Something amazing happened on the way to this year’s summer Olympics: a Sports Illustrated cover didn’t have any men on it.

Under the headline: “Five Stars: America’s Game Changers,” SI’s Olympics preview issue cover featured the five members of the U.S. Women’s Gymnastics team, including its captain, Bay Stater Aly Raisman (of Needham, Massachusetts). The team went of to win the gold medal, of course, with both Raisman and Gabby Douglas winning individual golds as well. An amazing and historic feat, to be sure. But maybe not as amazing, or historic, as landing the cover of SI.

Which begs the question: what is more difficult for a world-class female athlete: becoming a champion in one’s given field, or making the cover of Sports Illustrated?

Maybe the former. Because in the past 10 years, only 20 Sports Illustrated issues have exclusively featured women on its cover. Half of those were swimsuit issues. And remember, SI is a weekly, not monthly magazine, and prints over 50 cover annually (an amazing 500-plus in the past decade).

“Sports Illustrated’s newest low can be traced directly to [Terry] McDonell’s 2002 arrival as SI’s Editor in Chief,” C. Modiano writes at Popsspot.com. “He arrived with much-needed tech-savvy, but also an editorial history dominated by men’s magazines. His previous two stops at the tabloid US Weekly and Men’s Journal would noticeably influence SI’s direction.”

“Under Terry McDonell,” Modiano continues, “SI’s depiction of women has never been worse. SI is a prime case study in the Title IX paradox: The 1972 legislation has helped bring sports participation of women to historic highs, but related sports media coverage has dropped to all-time lows.”

Modiano goes on to “remix” Eleanor Barkhorn’s “9 Ways Women Get on the Cover of ‘Sports Illustrated’,” which ran in The Atlantic last year. As with Barkhorn’s article, Modiano’s breakdown is filled with disheartening, though not always surprising, statistics and analysis.

A few facts that really stood out for me:

– “The significant majority of female athletes with [SI] solo covers have also posed as swimsuit models within its pages,” Modiano writes. “While each athlete certainly has that right, a disturbing pattern has emerged: [Serena] Williams, [Jennie] Finch, [Danica] Patrick, and [Lindsey] Vonn were all rewarded covers within a few months after posing for the swimsuit issue.”

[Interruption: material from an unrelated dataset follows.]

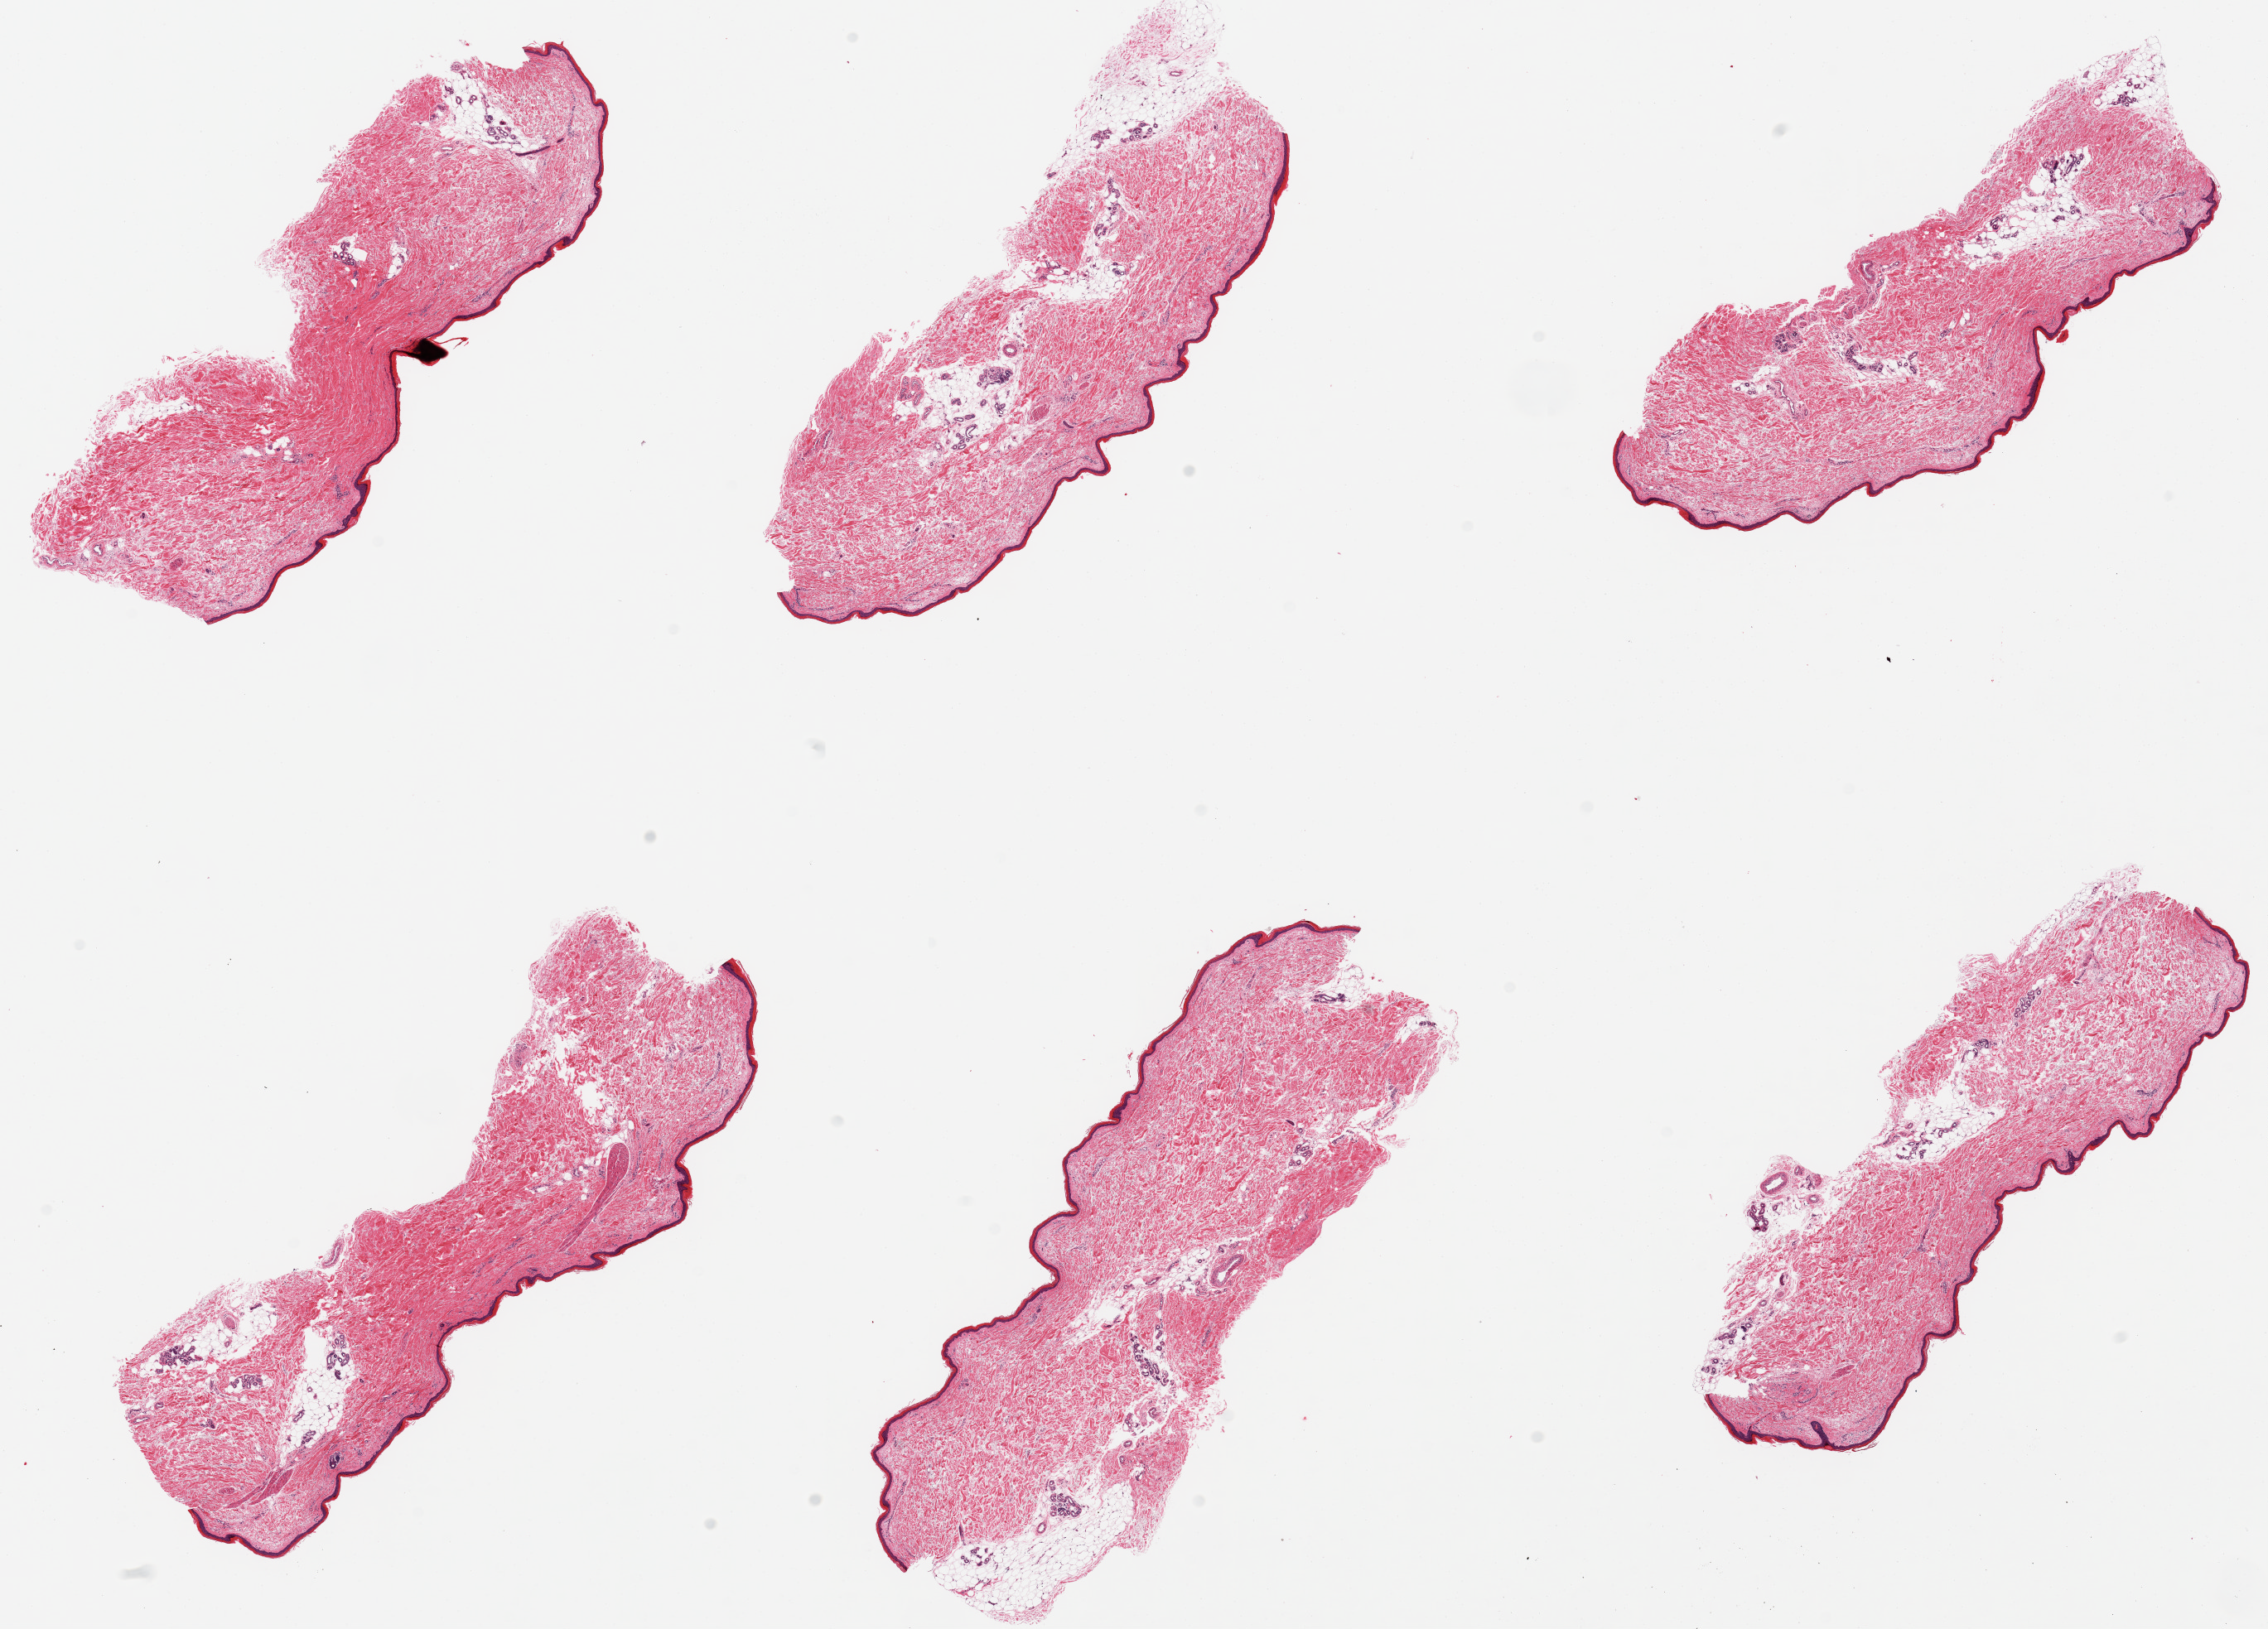
Digitized haematoxylin and eosin-stained section, brightfield, a low-resolution overview of the entire scanned area, about 21.7 x 15.6 mm (from a 20x scan), PAXgene-fixed, paraffin-embedded tissue, section of skin of lower leg (target tissue), donor tissue sample. Donor: male.
• pathologist's review note for this sample: 6 pieces, minimal dermal fat; squamous epithelium is ~30 microns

(Maybe after seeing them in a bikini, their respected athletic successes became more visible to McDonell?)

– “In a sports era dominated by African-American women,” Modiano notes, “only Serena Williams has been featured by herself – besides Beyonce. SI ignores women of color today as it once did Black men before 1968.”

Notable snubs include: the UConn Women’s Basketball team and their astoundingly impressive 90-game win streak, as well as the US Olympic Women’s Basketball, with their team’s far-from-shabby 35-game win streak. Not to mention Brittany Griner, Sheryl Swoopes, Candace Parker, Venus Williams, and so forth.

But this stat truly shocked me:

“Serena’s first-ever outburst in 2009 received a US Open record fine – more than the combined total of McEnroe’s first 20 tantrums.”

Which isn’t commentary directly concerning the lack of female athletes featured on the cover of Sports Illustrated, but is absolutely confounding nonetheless, and does speak volumes about our perceptions of, and imposed rules regarding male athletes, especially white men, and female athletes, especially black women.

And if there’s anything that the Sports Illustrated cover pattern fiasco shows, it’s that the misconduct of insult, intentional on whatever particular level or not, grows far worse with repeated offenses.